Effingham County commissioners approved allowing Rincon to annex 66 acres, following a split vote and questions for Rincon city officials.
Commissioners Forrest Floyd, Vera Jones and Phil Kieffer voted to approve the annexation, while commissioners Steve Mason and Reggie Loper opposed the move. The city, which bought the land off Blue Jay and McCall roads late last year, has pledged to build a fire station on five acres on the tract that now has been annexed. A building on the land is believed to be suitable to accommodate a fire station.
But the land isn’t contiguous to the city limits, meaning it doesn’t touch any of the city’s boundaries. That worried commissioners who opposed the annexation.
“I’ve been against it,” Loper said. “I am for the fire station. But I won’t vote for annexation.”
Rincon City Manager Wesley Corbitt said the deal will lower ISO ratings and be more cost-effective for the city and the county.
Corbitt reiterated the city’s intention to sell the land.
“We’re not sure what part we’ll sell, what part we’ll keep,” he said.

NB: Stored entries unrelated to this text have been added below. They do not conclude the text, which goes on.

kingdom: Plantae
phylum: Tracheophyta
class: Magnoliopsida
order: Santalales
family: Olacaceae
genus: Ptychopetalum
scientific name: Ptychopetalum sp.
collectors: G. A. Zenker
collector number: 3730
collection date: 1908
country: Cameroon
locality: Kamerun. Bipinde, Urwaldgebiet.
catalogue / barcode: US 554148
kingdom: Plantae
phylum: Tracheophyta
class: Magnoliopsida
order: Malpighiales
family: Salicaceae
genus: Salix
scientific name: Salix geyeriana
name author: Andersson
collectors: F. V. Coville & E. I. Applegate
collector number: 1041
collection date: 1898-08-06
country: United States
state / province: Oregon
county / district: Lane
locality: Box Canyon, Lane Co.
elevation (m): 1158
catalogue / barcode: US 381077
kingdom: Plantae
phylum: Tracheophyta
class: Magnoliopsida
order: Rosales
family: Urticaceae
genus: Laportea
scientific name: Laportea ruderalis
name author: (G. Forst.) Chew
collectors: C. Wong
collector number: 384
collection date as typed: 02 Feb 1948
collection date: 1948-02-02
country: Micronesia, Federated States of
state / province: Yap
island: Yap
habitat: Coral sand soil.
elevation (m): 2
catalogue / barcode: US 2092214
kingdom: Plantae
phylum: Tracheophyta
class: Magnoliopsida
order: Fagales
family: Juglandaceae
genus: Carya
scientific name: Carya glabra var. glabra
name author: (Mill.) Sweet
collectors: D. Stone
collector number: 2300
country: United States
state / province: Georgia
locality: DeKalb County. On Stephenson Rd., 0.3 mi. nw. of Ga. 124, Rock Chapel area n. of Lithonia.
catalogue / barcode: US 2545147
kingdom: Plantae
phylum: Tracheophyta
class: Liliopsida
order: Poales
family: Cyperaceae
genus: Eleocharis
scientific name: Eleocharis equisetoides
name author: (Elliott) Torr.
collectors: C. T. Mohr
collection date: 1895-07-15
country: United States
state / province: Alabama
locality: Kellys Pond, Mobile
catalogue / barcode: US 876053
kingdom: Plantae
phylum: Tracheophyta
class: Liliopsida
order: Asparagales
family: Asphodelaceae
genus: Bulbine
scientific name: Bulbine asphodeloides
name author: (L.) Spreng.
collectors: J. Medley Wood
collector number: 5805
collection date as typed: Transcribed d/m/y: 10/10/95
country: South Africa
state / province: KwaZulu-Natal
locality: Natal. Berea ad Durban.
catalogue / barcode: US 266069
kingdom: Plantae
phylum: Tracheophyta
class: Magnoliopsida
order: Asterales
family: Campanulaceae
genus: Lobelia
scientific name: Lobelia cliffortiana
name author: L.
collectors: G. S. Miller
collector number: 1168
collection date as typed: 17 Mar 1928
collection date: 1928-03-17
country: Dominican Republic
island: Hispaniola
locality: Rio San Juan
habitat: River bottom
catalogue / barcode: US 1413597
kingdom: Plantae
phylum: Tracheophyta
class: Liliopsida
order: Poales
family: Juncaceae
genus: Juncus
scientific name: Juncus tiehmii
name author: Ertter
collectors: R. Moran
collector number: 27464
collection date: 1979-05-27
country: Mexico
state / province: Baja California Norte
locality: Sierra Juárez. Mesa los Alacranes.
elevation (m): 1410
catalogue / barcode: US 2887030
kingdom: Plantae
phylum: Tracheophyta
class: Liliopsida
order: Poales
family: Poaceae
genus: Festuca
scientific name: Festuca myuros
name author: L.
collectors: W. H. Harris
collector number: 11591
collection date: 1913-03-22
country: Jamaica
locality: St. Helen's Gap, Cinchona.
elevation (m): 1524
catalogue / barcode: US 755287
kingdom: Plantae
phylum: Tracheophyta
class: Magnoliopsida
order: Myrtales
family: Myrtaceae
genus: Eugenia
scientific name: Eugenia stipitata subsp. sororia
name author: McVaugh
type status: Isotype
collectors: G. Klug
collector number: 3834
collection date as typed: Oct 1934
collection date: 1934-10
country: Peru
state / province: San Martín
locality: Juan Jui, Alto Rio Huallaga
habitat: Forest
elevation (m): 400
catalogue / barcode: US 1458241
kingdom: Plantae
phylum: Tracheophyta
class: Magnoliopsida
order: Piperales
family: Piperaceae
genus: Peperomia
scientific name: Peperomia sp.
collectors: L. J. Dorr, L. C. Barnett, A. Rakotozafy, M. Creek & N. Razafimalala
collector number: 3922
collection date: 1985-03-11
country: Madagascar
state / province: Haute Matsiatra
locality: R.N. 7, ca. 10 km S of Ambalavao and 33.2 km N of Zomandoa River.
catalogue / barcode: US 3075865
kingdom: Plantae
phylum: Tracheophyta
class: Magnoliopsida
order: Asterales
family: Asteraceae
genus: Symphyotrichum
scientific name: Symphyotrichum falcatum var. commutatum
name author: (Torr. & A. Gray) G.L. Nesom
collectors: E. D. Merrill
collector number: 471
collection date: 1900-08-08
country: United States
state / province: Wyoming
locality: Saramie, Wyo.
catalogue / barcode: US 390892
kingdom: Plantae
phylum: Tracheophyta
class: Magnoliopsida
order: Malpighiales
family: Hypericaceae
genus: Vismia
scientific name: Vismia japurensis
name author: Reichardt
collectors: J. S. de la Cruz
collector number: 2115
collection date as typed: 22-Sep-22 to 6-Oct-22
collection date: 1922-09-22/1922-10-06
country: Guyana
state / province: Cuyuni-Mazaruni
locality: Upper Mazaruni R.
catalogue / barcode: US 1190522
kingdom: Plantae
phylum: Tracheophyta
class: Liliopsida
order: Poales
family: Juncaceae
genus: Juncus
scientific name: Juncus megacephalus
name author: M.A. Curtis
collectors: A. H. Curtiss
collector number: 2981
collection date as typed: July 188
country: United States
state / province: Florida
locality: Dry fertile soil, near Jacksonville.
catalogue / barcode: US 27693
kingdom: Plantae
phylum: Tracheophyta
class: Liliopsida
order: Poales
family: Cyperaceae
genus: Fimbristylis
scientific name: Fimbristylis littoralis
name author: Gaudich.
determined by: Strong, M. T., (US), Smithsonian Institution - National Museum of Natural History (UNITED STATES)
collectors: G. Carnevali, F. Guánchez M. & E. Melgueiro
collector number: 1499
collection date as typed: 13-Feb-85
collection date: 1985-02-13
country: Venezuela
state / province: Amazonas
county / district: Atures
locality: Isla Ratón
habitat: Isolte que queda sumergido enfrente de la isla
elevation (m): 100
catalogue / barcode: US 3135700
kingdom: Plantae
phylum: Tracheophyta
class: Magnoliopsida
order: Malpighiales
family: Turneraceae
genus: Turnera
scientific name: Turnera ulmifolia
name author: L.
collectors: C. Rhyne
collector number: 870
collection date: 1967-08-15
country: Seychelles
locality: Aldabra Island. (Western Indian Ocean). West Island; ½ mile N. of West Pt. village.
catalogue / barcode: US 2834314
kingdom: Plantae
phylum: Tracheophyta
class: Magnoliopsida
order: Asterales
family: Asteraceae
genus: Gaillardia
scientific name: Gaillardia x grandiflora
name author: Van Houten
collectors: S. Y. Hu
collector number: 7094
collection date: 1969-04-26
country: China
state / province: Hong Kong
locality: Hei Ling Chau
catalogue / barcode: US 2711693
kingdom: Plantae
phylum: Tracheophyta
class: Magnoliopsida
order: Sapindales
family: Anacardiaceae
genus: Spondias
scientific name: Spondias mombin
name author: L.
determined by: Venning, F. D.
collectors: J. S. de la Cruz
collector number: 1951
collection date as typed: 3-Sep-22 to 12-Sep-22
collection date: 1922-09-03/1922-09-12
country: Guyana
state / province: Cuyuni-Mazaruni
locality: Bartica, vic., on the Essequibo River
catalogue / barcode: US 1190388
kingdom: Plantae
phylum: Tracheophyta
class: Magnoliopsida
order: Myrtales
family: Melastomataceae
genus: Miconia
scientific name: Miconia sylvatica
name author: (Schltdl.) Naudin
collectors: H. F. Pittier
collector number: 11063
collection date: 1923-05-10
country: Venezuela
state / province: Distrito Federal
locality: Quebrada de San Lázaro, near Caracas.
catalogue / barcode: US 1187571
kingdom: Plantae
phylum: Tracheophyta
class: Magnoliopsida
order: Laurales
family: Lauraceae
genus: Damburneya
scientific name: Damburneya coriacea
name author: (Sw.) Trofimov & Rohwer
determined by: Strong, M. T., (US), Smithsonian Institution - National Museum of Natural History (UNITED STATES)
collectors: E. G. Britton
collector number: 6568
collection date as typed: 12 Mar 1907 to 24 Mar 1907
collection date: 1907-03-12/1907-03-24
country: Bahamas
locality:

Mason offered a hypothetical situation, in which a waste company could contract with the city to turn some of the tract into a landfill, without the county having any control or say-so.
“The fire station is a good idea,” Mason said. “But the potential problems are huge.”
Under the agreement for the fire station, the county will pay Rincon $11,314 a month to support a 24-hour firefighter at the location.
“There are some wonderful opportunities down the road if we expand fire service in the south end,” Corbitt said.
“We think it’s a great agreement for everybody.”
County commission Chairman Wendall Kessler expressed his support for collaboration on issues shared by the city and county.
“I do believe in the good spirit of cooperation,” Kessler said.
But the chairman also indicated he was not aware of the city’s wish to annex the entire tract until late into the negotiations. The fire station proposal pushed the county ahead of its own schedule for spending money, he said.
Kessler also said after the meeting he would have voted against the annexation. The chairman’s voting is restricted and he was not able to cast a vote on the matter.
“I didn’t know annexation was part of it until late in the game,” he said.
Kessler added he hoped Rincon council members would agree to annex the five acres for the station and not ask to annex the remainder of the tract.
“The annexation then threw a curve in it,” he said. “I am not for non-contiguous annexation.”
Part of the land annexed is slated to be included in a re-working of the Blue Jay-McCall intersection. Rincon leaders have said they are willing to cede that small portion to the county.
“My only concern is the road,” said Floyd.
Floyd also said the city could annex the rest of the land later if it sought to annex only the fire station property. He also asked Mason to explain the problem with annexation.
“Just tell me what the big deal is,” Floyd said.
“It’s what’s going to happen on this property,” Mason replied.
Mason voiced his support for a fire station in that area. But the annexation of the entire tract troubled him. He also pointed out that other areas of the county can’t get fire insurance.
“There needs to be a station down there,” he said. “Other than annexation, I’m OK with it.”
With the station, which is expected to be manned 24 hours a day, ISO ratings for approximately 300 homes are expected to drop to a class 4. ISO ratings are used to establish homeowners’ fire insurance rates.
ISO ratings will go to a 4 for homeowners in the Burnt Tree subdivision and in Lowcountry Estates, according to Rincon Fire Chief Corey Rahn, because of the Blue Jay station.
“We can have a mutual benefit,” Jones said. “In my opinion, it warrants an exception to spot annexation. It benefits a large gap of residents we have been planning to cover.”
The county has a three-year deal with the city to operate the station and can back out of the deal with a one-year’s notice.